Ayloix · September 11, 2020, 7:50pm

I want to simulate an exploit to some extent, however I just found out I can’t use loadstring() from a local script to do it, is there another way?

SketchySong · September 11, 2020, 7:52pm

loadstring() has been deprecated, you will have to use DataStoreService instead.

sjr04 · September 11, 2020, 7:56pm

Use command bar in studio
Make or use a Lua-in-Lua VM (more is found here)

sjr04 · September 11, 2020, 7:56pm

That is Player:LoadString, which is from data persistence, loadstring is a built-in global that executes code in a string.

NINJAMASTR999 · September 11, 2020, 7:58pm

I second the use of the in-studio command bar.
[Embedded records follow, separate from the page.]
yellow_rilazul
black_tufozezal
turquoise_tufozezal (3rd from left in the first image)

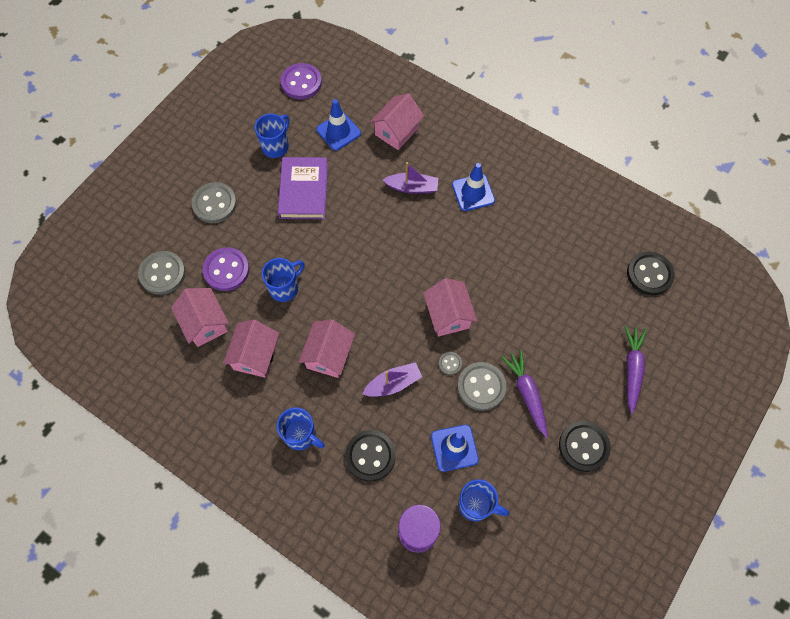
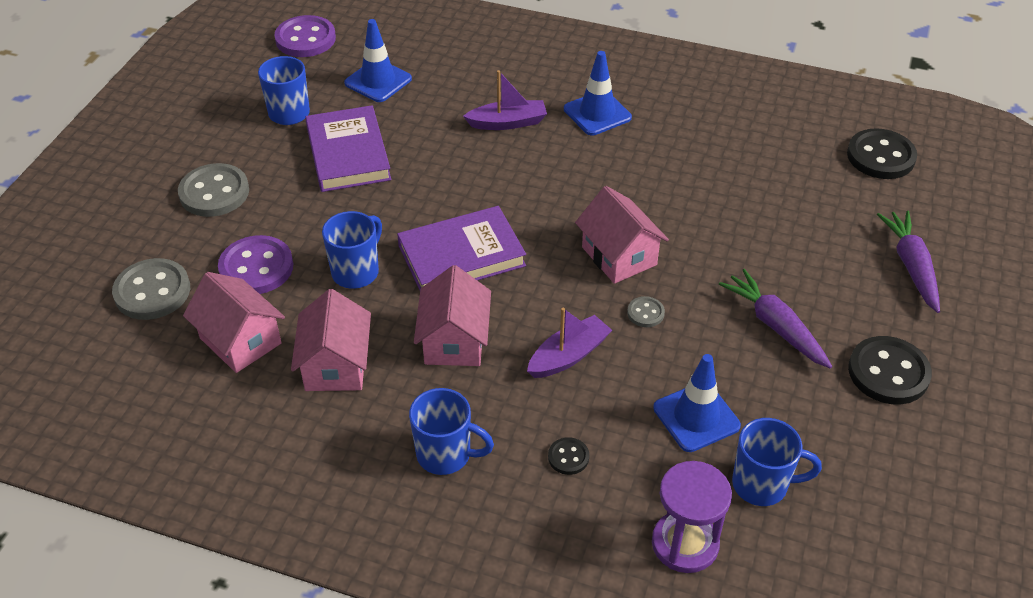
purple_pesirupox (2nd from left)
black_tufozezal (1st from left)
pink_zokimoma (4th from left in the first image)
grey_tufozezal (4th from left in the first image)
It’s simple to access and does pretty much anything a malicious user could do, unless they have access to the server side of your game through a backdoor of some sort.

SketchySong · September 11, 2020, 7:59pm

You’re right, that was my bad confusing loadstring() and LoadString().

@Ayloix If you were meaning loadstring(), I suggest you remove the solution mark on my answer.

This topic and this post still might help you.

VegetationBush · September 11, 2020, 8:00pm

You can use the plugin InCommand to do client sided exploits(there’s where the exploits are located), although it does cost robux.

olivesrbx · September 11, 2020, 8:07pm

Yeah that’s what I use, the command bar disappeared for me for some reason

minimic2002 · September 11, 2020, 8:08pm

Use information gathered from your remotes and modules and try to fire them like an exploiter would. Heres a very basic listener I made just to visualise things from a exploiters perspective a bit more.

Your goal is to use your event based on whats going through them. (From a local script of course)

anon2793720 · September 11, 2020, 8:32pm

I think it’s worth mentioning that even if you create a custom Lua VM to run code on your client to attempt to mimic the behaviour of a script execution exploit, you will not have access to all the functionality of such an exploit.

Script execution exploits have access to higher script contexts (thus access to by default Roblox restricted properties, functions, etc), access to in-depth debug libraries to access Lua constants, upvalues, etc. So, even if you do implement a method to run code on your client - for what I assume is testing your anti-exploit systems - this wouldn’t be a fully reliable way to security test your game.

You’re best just following standard security advice from many developers on this forum - so making sure that you verify data sent to your RemoteEvents, making sure you don’t trust the client, etc. There’s many resources for this already.

Ayloix · September 11, 2020, 8:55pm

Its not a matter of testing security I just wanted to see if it was possible

anon2793720 · September 11, 2020, 9:23pm

If that’s all you’re wondering, then the answer is not really. As I mentioned within my reply, you wouldn’t have access to nearly as much features as a regular script execution exploit.

The thing that makes an exploit powerful is its features, not just the fact you can run code on your client. Sure, that’s part of it, but to effectively use such an exploit, you’re going to want to use the features the exploit provides - that you wouldn’t have access to by default.